Wednesday, December 3, 2008

New study confirms: bias in the publication of drug trials is widespread

In its landmark lawsuit against GlaxoSmithKline, the New York State Attorney General accused the pharmaceutical giant of consumer fraud for not publishing negative findings about its antidepressant, Paxil, in essence, for not giving doctors and consumers the full story about its blockbuster drug.

Now comes a new study showing that the practice of selectively publishing only positive results and suppressing negative findings is an industry-wide habit. In a study published last week in PLoS Medicine, researchers at the University of California San Francisco discovered that only three-quarters of the randomized drug trials submitted for New Drug Applications (NDAs) between 2001 and 2002 were eventually published. Even more worrisome, trials with favorable outcomes were nearly five times more likely to be published than those with negative outcomes.

Furthermore, the researchers found evidence that primary outcomes were changed between the time the results were submitted to the FDA as NDAs and the time the studies were published. And when that happened, the results were invariably altered to favor the test drug, the researchers found.

These findings demonstrate that "the information that is readily available in the scientific literature to health care professionals is incomplete and potentially biased," the UCSF researchers conclude.

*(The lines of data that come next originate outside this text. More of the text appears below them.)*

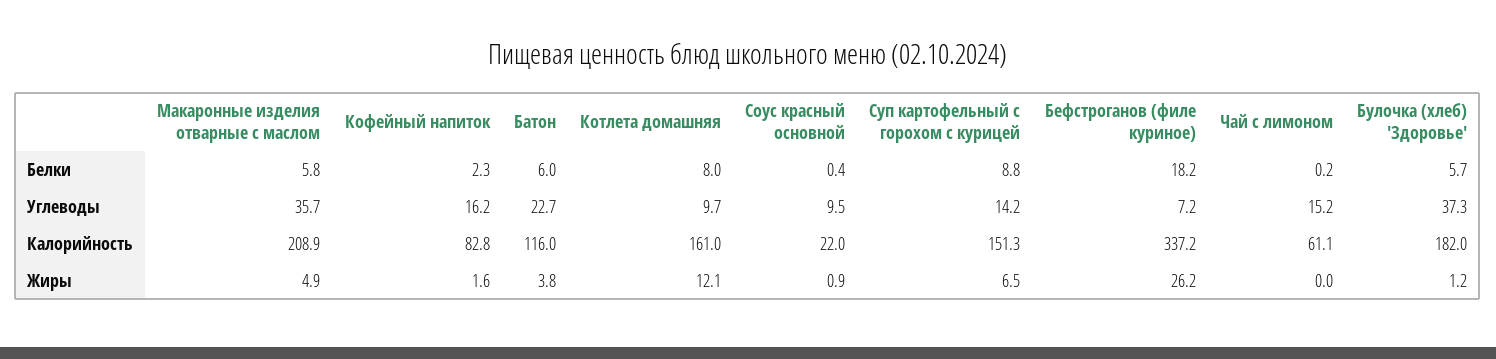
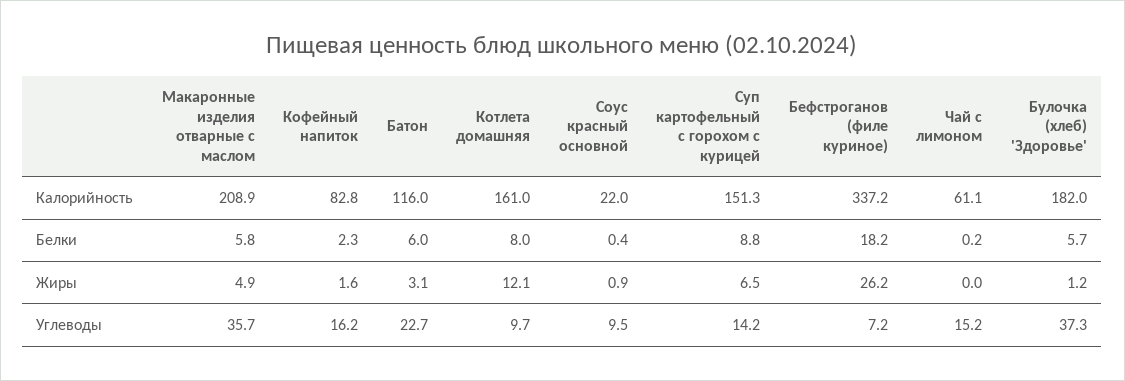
  {
    "Макаронные изделия отварные с маслом": {
      "Белки": 5.8,
      "Углеводы": 35.7,
      "Калорийность": 208.9,
      "Жиры": 4.9
    },
    "Кофейный напиток": {
      "Белки": 2.3,
      "Углеводы": 16.2,
      "Калорийность": 82.8,
      "Жиры": 1.6
    },
    "Батон": {
      "Белки": 6,
      "Углеводы": 22.7,
      "Калорийность": 116,
-     "Жиры": 3.8
+     "Жиры": 3.1
    },
    "Котлета домашняя": {
      "Белки": 8,
      "Углеводы": 9.7,
      "Калорийность": 161,
      "Жиры": 12.1
    },
    "Соус красный основной": {
      "Белки": 0.4,
      "Углеводы": 9.5,
      "Калорийность": 22,
      "Жиры": 0.9
    },
    "Суп картофельный с горохом с курицей": {
      "Белки": 8.8,
      "Углеводы": 14.2,
      "Калорийность": 151.3,
      "Жиры": 6.5
    },
    "Бефстроганов (филе куриное)": {
      "Белки": 18.2,
      "Углеводы": 7.2,
      "Калорийность": 337.2,
      "Жиры": 26.2
    },
    "Чай с лимоном": {
      "Белки": 0.2,
      "Углеводы": 15.2,
      "Калорийность": 61.1,
      "Жиры": 0
    },
    "Булочка (хлеб) 'Здоровье'": {
      "Белки": 5.7,
      "Углеводы": 37.3,
      "Калорийность": 182,
      "Жиры": 1.2
    }
  }

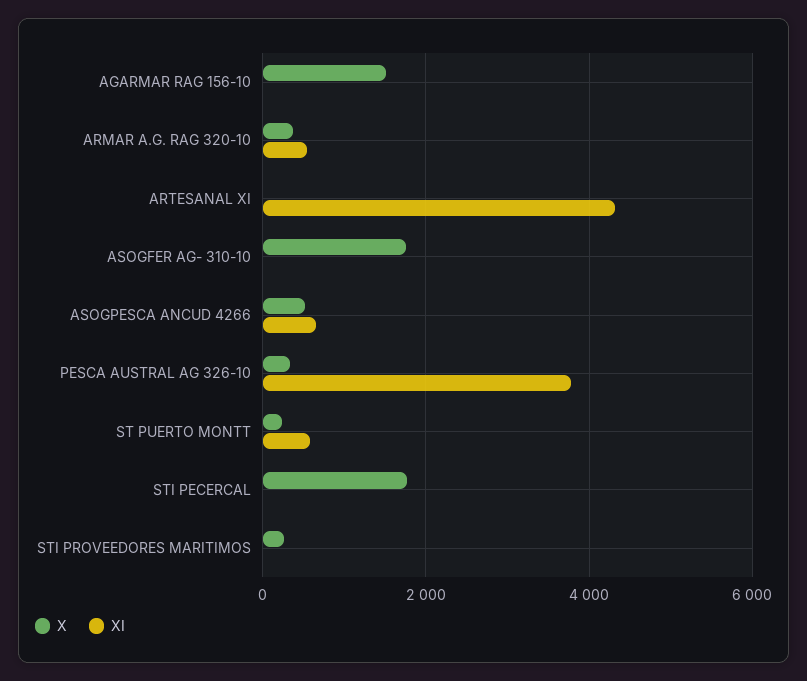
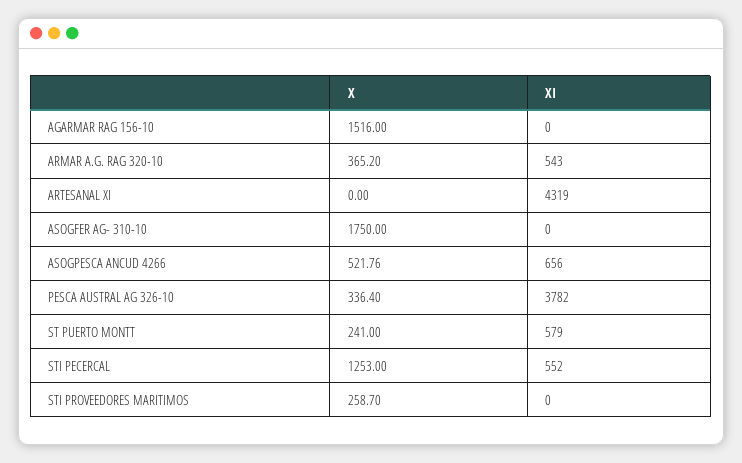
  {
    "X": {
      "AGARMAR RAG 156-10": 1516,
      "ARMAR A.G. RAG 320-10": 365.2,
      "ARTESANAL XI": 0,
      "ASOGFER AG- 310-10": 1750,
      "ASOGPESCA ANCUD 4266": 521.76,
      "PESCA AUSTRAL AG 326-10": 336.4,
      "ST PUERTO MONTT": 241,
-     "STI PECERCAL": 1800,
+     "STI PECERCAL": 1253,
      "STI PROVEEDORES MARITIMOS": 258.7
    },
    "XI": {
      "AGARMAR RAG 156-10": 0,
      "ARMAR A.G. RAG 320-10": 543,
      "ARTESANAL XI": 4319,
      "ASOGFER AG- 310-10": 0,
      "ASOGPESCA ANCUD 4266": 656,
      "PESCA AUSTRAL AG 326-10": 3782,
      "ST PUERTO MONTT": 579,
-     "STI PECERCAL": 0,
+     "STI PECERCAL": 552,
      "STI PROVEEDORES MARITIMOS": 0
    }
  }

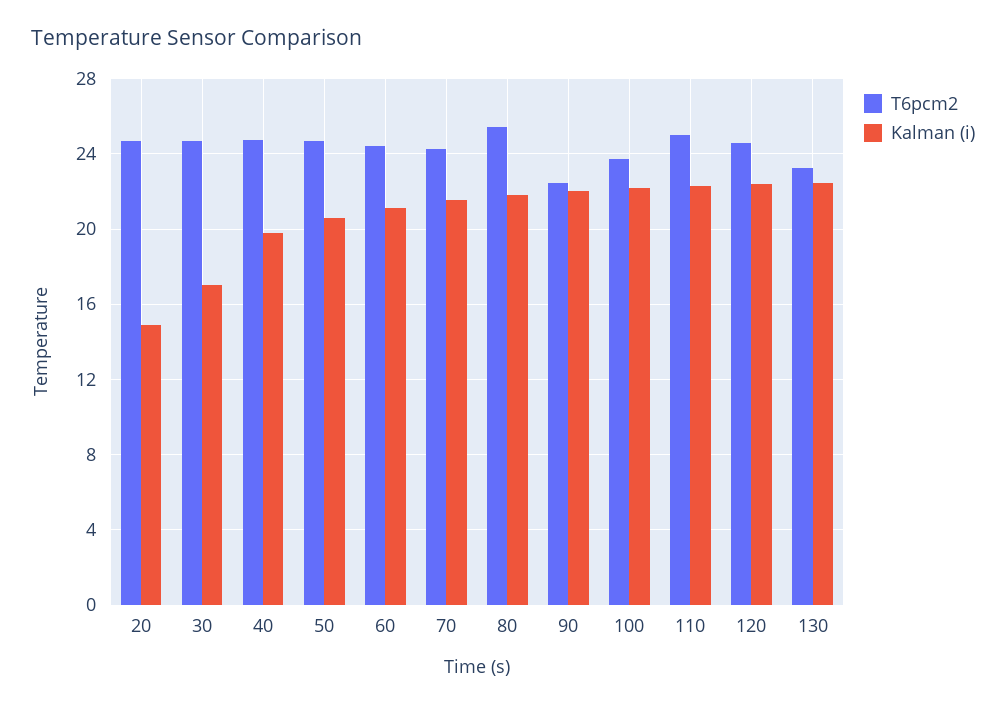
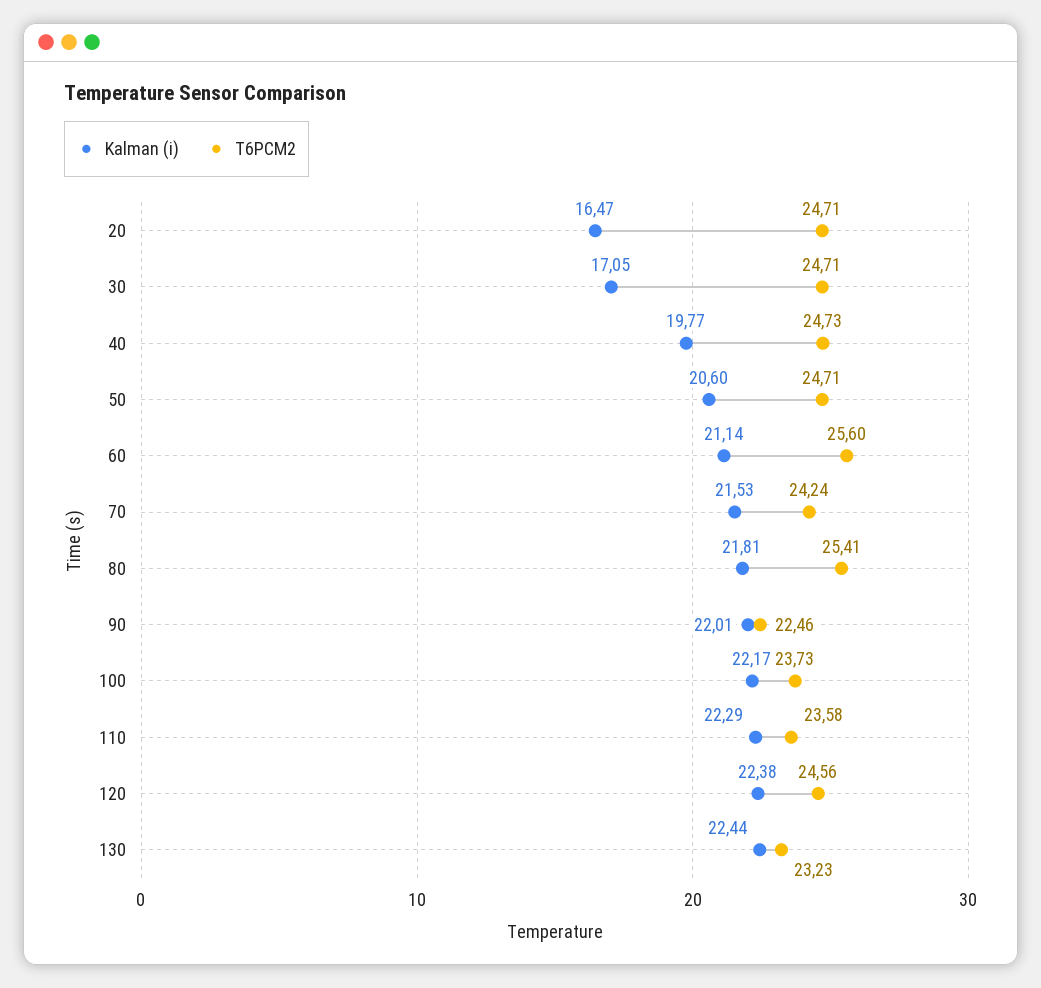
  {
    "T6pcm2": {
      "20": 24.71,
      "30": 24.71,
      "40": 24.73,
      "50": 24.71,
-     "60": 24.5,
+     "60": 25.6,
      "70": 24.24,
      "80": 25.41,
      "90": 22.46,
      "100": 23.73,
-     "110": 25,
+     "110": 23.58,
      "120": 24.56,
      "130": 23.23
    },
    "Kalman (i)": {
-     "20": 15,
+     "20": 16.47,
      "30": 17.05,
      "40": 19.77,
      "50": 20.6,
      "60": 21.14,
      "70": 21.53,
      "80": 21.81,
      "90": 22.01,
      "100": 22.17,
      "110": 22.29,
      "120": 22.38,
      "130": 22.44
    }
  }

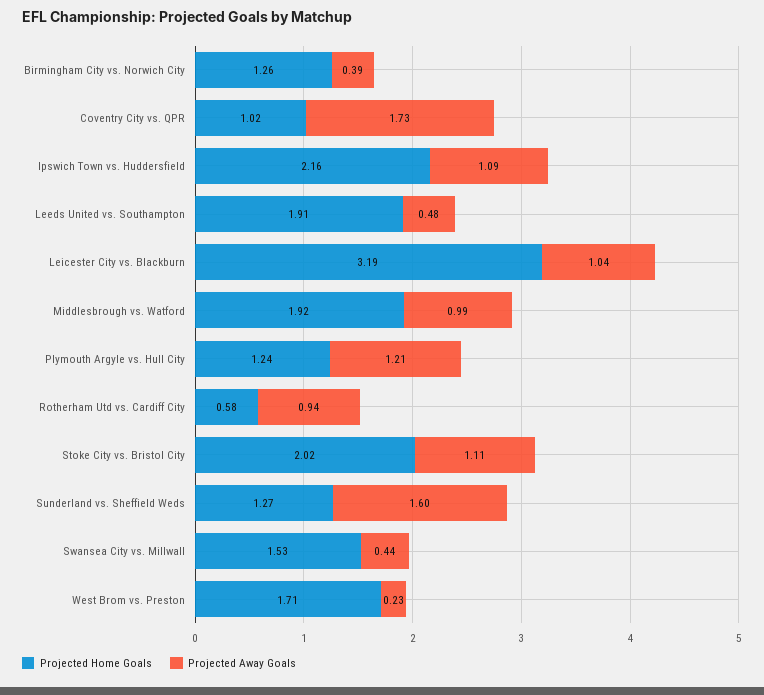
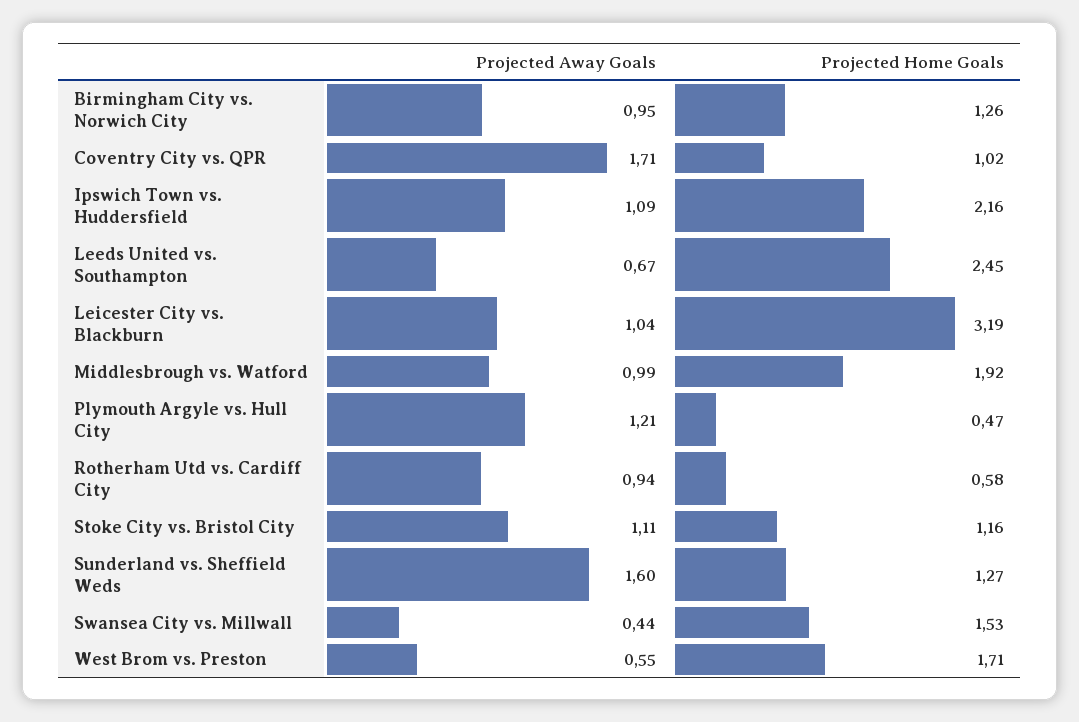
  {
    "Projected Home Goals": {
      "Birmingham City vs. Norwich City": 1.26,
      "Coventry City vs. QPR": 1.02,
      "Ipswich Town vs. Huddersfield": 2.16,
-     "Leeds United vs. Southampton": 1.91,
+     "Leeds United vs. Southampton": 2.45,
      "Leicester City vs. Blackburn": 3.19,
      "Middlesbrough vs. Watford": 1.92,
-     "Plymouth Argyle vs. Hull City": 1.24,
+     "Plymouth Argyle vs. Hull City": 0.47,
      "Rotherham Utd vs. Cardiff City": 0.58,
-     "Stoke City vs. Bristol City": 2.02,
+     "Stoke City vs. Bristol City": 1.16,
      "Sunderland vs. Sheffield Weds": 1.27,
      "Swansea City vs. Millwall": 1.53,
      "West Brom vs. Preston": 1.71
    },
    "Projected Away Goals": {
-     "Birmingham City vs. Norwich City": 0.39,
+     "Birmingham City vs. Norwich City": 0.95,
-     "Coventry City vs. QPR": 1.73,
+     "Coventry City vs. QPR": 1.71,
      "Ipswich Town vs. Huddersfield": 1.09,
-     "Leeds United vs. Southampton": 0.48,
+     "Leeds United vs. Southampton": 0.67,
      "Leicester City vs. Blackburn": 1.04,
      "Middlesbrough vs. Watford": 0.99,
      "Plymouth Argyle vs. Hull City": 1.21,
      "Rotherham Utd vs. Cardiff City": 0.94,
      "Stoke City vs. Bristol City": 1.11,
      "Sunderland vs. Sheffield Weds": 1.6,
      "Swansea City vs. Millwall": 0.44,
-     "West Brom vs. Preston": 0.23
+     "West Brom vs. Preston": 0.55
    }
  }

In an accompanying editorial, a scientist for the Mayo Clinic who previously worked with the World Health Organization's International Clinical Trials Registry Platform, agreed that the "trial literature is biased" and declared that the "the time has come to tackle the challenge of making key trial documents public."

Fortunately, drug companies are now required by law to post the results of all their clinical trials, negative as well as positive, on a publicly available website. And the fact that the leading medical journals now require pretrial registration -- i.e. researchers must post their trial protocols on a public website -- should help cut down on the tendency to change primary outcome measures to favor drug results.

However, drug company-sponsored researchers still don't have to publish the results of all randomized drug trials in medical journals. And since that is where doctors and consumers get most of their information, the full story about the safety and effectiveness of new drugs remains untold.


Anonymous said...

Alison, I started Side Effects a few days ago. I'm only up to page 56. Besides the information and subject matter, it's extremely well-written, easy to follow (especially for a guy like me who often finds it difficult to concentrate).

The first time I went to get treated, circa 1992, I took the MMPI, and shortly after was prescribed Prozac and Stelazine. It was a decade later, when I had Internet, that I learned Stelazine was primarily used to treat psychosis. I had never been diagnosed as being psychotic. A secondary use of Stelazine is for anxiety. That’s why it was given to me. But what I learned about Stelazine is that it’s typically used for anxiety only after other tranquilizers have failed. As I indicated, this was my first time seeking treatment for my depression and anxiety. No other tranks had been tried on me. Stelazine is one of those nasty old drugs that can cause tardive dyskinesia, a long-term, permanent side effect.

After reading in Side Effects how the time of my treatment coincided with negative information leaking about Prozac, I wonder if they didn’t just start me on a powerful anti-psychotic to prevent any “problems.”

It's speculation of course, I have no proof, but I can't help wonder.

I finally got off Stelazine 5 years ago. While I was on it, I’d be in bed 10 to 12 hours a day. Now I sleep an average of 7 hours a night. Often I need a nap during the day. I seem to get tired at certain times of the day, but if I stay up, the drowsiness goes away and I can continue on with my day with a sufficient energy level.

And every p-doc I saw while I was on Stelazine thought my excessive sleeping was due to my depression.

I've been on several other medications, but I'm keeping this to one in particular.

Unknown said...

Yes, it takes some digging to find the Canadian drug trial reporting joint pain as a side effect of Januvia, but not much effort to find multiple reports by consumers online that they are experiencing severe, unrelenting joint pain after starting this drug. Join pain, though, is not listed as a side effect in prescribing information, so those who are suffering from it are assured by their physicians that it's not related to the drug.

How long will it take before the FDA reports this and takes action?